Liquidity Crises: The Functioning of Secondary Markets

As conventional wisdom has it, markets stall during financial crises, as sellers struggle to find their buyers. For example, describing the current subprime lending crisis, Paul Krugman notes “…[M]arkets in stuff that is normally traded all the time … have shut down because there are no buyers” (The New York Times, Aug. 11, 2007). Many other similar quotes can be found in major newspapers describing the LTCM, Russian, and Mexican crises, among others.

But an empirical assessment of what really goes on with secondary market liquidity in periods of financial distress is far from trivial. In a recent paper with Eduardo Levy Yeyati and Neeltje Van Horen, “Emerging Market Liquidity and Crises,” we conduct the first systematic empirical study of secondary market liquidity under stress across emerging market crises.

We find no evidence of market “paralysis” at the beginning of crises; secondary market activity does not appear to break down. If anything, trading activity increases as prices fall abruptly, to decline only later as crises progress. However, the cost of making transactions increases sharply; prices react more strongly to each dollar transacted and bid-ask spreads widen. (See figures below.) Thus, whereas trading activity moves inversely to trading costs during tranquil times (and across securities), both increase during crises.
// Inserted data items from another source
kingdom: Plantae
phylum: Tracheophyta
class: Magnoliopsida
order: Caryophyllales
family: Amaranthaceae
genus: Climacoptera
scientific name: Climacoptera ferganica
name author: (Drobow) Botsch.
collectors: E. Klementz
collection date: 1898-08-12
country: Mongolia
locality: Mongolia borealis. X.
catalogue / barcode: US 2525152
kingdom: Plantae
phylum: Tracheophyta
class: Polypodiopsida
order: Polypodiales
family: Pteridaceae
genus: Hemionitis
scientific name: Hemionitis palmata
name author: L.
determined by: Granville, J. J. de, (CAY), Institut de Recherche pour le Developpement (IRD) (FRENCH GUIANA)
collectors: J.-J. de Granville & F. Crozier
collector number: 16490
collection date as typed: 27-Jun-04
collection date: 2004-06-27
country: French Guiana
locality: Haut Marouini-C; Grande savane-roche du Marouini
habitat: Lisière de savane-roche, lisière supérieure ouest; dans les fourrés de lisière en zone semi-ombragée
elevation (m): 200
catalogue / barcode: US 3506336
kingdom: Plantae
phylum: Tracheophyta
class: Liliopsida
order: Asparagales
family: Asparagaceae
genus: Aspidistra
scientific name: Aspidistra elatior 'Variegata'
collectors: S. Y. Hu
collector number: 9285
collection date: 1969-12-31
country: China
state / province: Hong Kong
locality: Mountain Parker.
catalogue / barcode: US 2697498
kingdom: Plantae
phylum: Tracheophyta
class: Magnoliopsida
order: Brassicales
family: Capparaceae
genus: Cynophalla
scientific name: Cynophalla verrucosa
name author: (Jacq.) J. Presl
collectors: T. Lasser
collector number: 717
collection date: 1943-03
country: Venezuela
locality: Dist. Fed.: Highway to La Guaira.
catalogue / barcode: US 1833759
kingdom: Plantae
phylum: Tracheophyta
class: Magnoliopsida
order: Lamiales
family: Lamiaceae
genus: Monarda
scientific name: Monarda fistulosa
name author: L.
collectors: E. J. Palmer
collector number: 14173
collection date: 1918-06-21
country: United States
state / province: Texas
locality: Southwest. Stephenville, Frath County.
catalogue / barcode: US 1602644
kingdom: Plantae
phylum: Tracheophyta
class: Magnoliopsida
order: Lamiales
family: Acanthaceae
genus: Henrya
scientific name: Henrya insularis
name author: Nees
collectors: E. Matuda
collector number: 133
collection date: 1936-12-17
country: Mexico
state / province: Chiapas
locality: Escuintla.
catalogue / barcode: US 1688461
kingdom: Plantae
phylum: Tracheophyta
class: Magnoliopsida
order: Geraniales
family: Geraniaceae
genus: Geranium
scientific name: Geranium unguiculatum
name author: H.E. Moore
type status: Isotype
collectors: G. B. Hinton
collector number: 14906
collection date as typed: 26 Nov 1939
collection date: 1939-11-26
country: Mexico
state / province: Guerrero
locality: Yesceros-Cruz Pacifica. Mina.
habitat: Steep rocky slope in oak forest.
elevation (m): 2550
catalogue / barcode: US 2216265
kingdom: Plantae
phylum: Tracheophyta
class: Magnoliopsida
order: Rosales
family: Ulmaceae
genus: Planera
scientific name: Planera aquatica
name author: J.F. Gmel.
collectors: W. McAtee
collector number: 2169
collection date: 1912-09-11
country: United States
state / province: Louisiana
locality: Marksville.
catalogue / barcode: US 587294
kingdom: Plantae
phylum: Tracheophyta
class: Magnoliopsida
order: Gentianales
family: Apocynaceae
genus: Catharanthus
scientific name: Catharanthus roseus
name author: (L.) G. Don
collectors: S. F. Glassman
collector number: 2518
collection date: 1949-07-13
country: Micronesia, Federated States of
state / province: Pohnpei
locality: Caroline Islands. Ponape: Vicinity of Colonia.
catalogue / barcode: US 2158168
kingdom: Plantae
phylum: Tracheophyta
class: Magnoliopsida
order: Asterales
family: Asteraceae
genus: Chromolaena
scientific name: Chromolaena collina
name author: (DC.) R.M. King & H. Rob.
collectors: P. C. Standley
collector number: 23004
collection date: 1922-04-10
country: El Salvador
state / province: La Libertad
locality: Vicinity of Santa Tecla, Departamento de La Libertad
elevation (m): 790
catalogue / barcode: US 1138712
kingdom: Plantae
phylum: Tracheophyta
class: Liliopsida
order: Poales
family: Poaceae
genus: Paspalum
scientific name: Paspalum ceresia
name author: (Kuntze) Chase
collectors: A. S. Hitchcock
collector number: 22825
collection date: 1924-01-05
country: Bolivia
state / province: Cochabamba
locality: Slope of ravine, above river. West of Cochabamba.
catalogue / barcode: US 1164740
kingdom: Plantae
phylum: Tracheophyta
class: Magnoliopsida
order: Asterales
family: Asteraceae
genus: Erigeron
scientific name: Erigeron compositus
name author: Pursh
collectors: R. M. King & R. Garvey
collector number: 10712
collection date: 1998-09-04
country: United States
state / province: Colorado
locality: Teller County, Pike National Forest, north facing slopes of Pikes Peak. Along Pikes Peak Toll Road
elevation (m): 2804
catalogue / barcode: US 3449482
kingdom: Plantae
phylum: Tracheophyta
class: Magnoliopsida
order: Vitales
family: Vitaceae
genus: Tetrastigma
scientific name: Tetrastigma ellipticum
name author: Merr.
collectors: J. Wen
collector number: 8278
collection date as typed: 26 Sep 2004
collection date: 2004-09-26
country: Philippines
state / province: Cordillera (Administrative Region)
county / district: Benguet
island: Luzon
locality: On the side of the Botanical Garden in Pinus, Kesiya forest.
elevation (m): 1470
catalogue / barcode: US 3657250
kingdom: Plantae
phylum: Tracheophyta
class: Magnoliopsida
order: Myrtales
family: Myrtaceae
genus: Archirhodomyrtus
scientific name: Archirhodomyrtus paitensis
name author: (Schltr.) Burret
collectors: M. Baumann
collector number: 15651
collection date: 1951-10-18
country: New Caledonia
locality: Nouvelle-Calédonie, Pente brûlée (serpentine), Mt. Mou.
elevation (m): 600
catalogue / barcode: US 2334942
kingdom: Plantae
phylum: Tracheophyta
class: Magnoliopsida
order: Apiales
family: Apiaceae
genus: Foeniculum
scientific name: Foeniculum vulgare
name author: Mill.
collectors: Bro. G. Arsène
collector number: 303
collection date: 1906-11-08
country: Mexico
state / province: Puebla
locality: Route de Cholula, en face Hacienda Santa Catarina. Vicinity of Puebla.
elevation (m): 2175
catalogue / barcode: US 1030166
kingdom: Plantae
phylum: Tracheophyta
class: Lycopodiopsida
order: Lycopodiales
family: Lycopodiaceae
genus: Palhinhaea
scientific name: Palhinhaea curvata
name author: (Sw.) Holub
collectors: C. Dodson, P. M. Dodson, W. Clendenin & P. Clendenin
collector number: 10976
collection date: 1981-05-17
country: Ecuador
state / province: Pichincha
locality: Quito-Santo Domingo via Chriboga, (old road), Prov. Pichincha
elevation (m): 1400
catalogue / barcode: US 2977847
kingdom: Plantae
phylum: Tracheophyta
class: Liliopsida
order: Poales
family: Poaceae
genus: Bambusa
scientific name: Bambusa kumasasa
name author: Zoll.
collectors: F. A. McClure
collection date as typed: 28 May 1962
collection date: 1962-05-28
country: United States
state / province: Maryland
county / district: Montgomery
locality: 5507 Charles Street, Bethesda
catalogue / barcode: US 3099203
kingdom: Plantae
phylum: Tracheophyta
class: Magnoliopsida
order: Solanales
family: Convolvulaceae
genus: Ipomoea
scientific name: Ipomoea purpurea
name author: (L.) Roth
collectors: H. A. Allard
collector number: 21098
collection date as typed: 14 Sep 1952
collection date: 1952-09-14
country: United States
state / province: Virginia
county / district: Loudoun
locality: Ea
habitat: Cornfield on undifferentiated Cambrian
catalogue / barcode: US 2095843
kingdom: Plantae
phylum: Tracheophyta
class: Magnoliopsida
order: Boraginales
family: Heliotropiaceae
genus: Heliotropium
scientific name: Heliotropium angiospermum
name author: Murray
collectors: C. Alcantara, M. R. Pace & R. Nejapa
These results are consistent with the view that crises are associated with portfolio reallocation among heterogeneous agents that do not fully anticipate crises (hence, volume increases during market downturns, rather than before) and with fire sales by liquidity constrained investors paying a hefty premium to bring in outside capital. The results also suggest that distressed reallocations between liquid and illiquid investors are feasible but costly.



6 Responses to "Liquidity Crises: The Functioning of Secondary Markets"

  1. Vitoria Saddi   September 20, 2007 at 3:45 pm

    Sergio: Do you think that the results are similar if you add in your sample less traded shares? By adding only ‘elite group’ of shares, I can intuitively understand that the increase in the bid – ask spread during crises for these elite shares. It is harder to see if similar results (wider bid-ask) for less traded shares. I guess this part of the market (which is a large share) may indeed simply shut down, or not?

  2. Sergio   September 20, 2007 at 9:12 pm

    Vitoria,  Thanks very much for your comment.  The problem when looking at less traded stocks is that the series are much more volatile and, importantly, that there are many missing observations, probably due to non-trading activity. We focused on stocks that trade almost everyday so we can track the evolution of bid-ask spreads and we can compute the Amihud ratio. As an alternative measure we also looked at the proportion of non-trading days.  It is possible that less traded stocks behave differently, and their markets indeed shut down during crises. However, we have looked at many stocks before doing the analysis, including “non-elite” stocks. Casual observation suggests most stocks analyzed show similar patterns, within countries and across countries. But as your comment suggests, much more analysis is needed.  Thanks again,

  3. Anonymous   September 21, 2007 at 8:13 am

    This is a most inteesting analysis and study; do we know if such effects do occur also in other asset markets when there is a seizure of credit and liquidity. In recent period of global financial turmoil it looks like secondary trading was frozen in many assets (CDOs, ABCP, etc…). How come?

  4. Nouriel   September 21, 2007 at 8:17 am

    Sergio, a real excellent contribution and point that you are making. But in some market the freezing of liquidity may lead to little secondary market activity. The assets of many conduits and SIVs are now frozen and there is very little trading in them. Partly this may be due to the fact that some financial claims (say tranches of CDOs) were little traded even in good times; thus, in periods of crunch they become even more illiquid. This suggest the need to create deep and liquid markets for such eminently illiquid assets.

  5. Sergio   September 21, 2007 at 10:57 am

    Thanks for your feedback.  I agree with the two comments above. We need to understand what happens in other markets. From the research point of view, one problem is that it is difficult to get good time series on those securities (although I am sure that some institutions do have them).   But the claim that markets shut down refers to secondary markets in general. Perhaps, this type of research would help to clarify the discussion.

  6. Anonymous   August 15, 2008 at 8:58 pm

    This is a very interesting research. I wonder if there are other market liquidity indicators rather than bid-ask spread?